What you have to do
Beginning at the line that contains "Amsterdam features", write out every line down to the end of the records, with both ends kept and nothing added.

[Start of section]

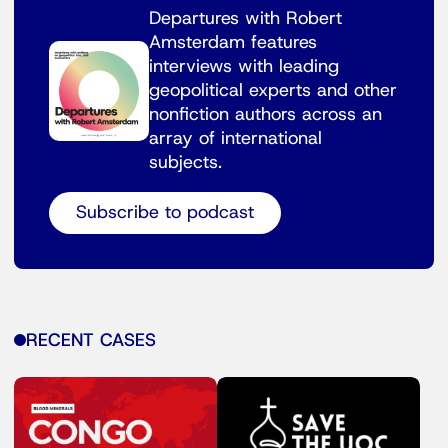
Departures with Robert
Amsterdam features
interviews with leading
geopolitical experts and other
nonfiction authors across an
array of international
subjects.
Subscribe to podcast
RECENT CASES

[End of section]

Output of the exercise
Amsterdam features
interviews with leading
geopolitical experts and other
nonfiction authors across an
array of international
subjects.
Subscribe to podcast
RECENT CASES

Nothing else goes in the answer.